▶ **Reading passage**:
%%

Category: Revision


Judas Thing

> From this.

Of course, at times I have my doubts about this whole Judas thing. It’s natural. Barring the Gospel of Judas, very little has been written that is favorable about him. The Gospels themselves paint him with the same brush as they do to lacquer the Antichrist, calling only those two “son of perdition”. Only from personal experience do I know that Judas is held in the Lord’s favor, nothing written do I consult for such an opinion (I have never read the Gospel of Judas, but know of it and that it is a Gnostic book, and has the same problems with it as many other Gnostic works). And what I believe goes counter to the official position, basically held everywhere, of Judas’ wickedness. I think perhaps Judas himself has a similar problem as I had, for I have seen that Satan really did a number on him; the Lord seems to keep reminding him that He told Judas to betray Him. And Judas stares back with sort of a glazed expression when He does.

%%

▶ **Information provided**:
%%

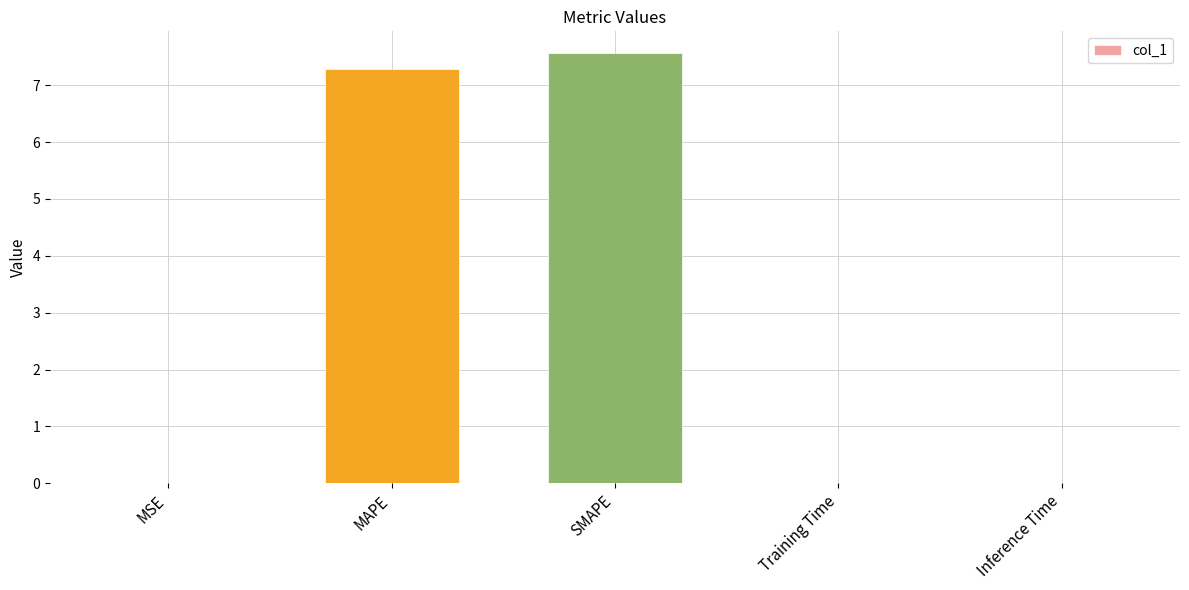

Which category has the highest value across all series?

SMAPE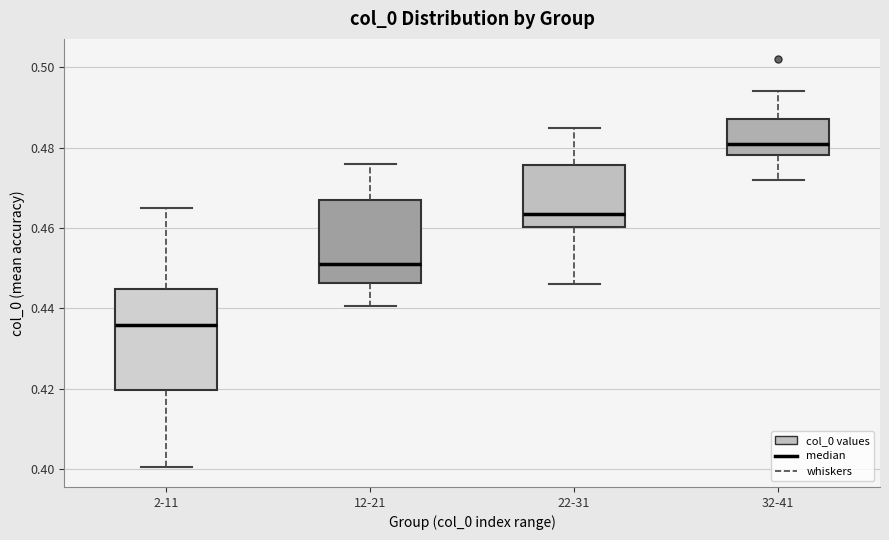

Where is the lower edge of the box for 22-31 on the y-axis? The values are not printed on the chart, so give them approximately, as read against the axis.

0.460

%%

▶ **What the exercise asks**: Can you retype the post about Judas word for word, from start to finish? The data plays no part in what comes next.

▶ **Exercise output**:
Category: Revision


Judas Thing

> From this.

Of course, at times I have my doubts about this whole Judas thing. It’s natural. Barring the Gospel of Judas, very little has been written that is favorable about him. The Gospels themselves paint him with the same brush as they do to lacquer the Antichrist, calling only those two “son of perdition”. Only from personal experience do I know that Judas is held in the Lord’s favor, nothing written do I consult for such an opinion (I have never read the Gospel of Judas, but know of it and that it is a Gnostic book, and has the same problems with it as many other Gnostic works). And what I believe goes counter to the official position, basically held everywhere, of Judas’ wickedness. I think perhaps Judas himself has a similar problem as I had, for I have seen that Satan really did a number on him; the Lord seems to keep reminding him that He told Judas to betray Him. And Judas stares back with sort of a glazed expression when He does.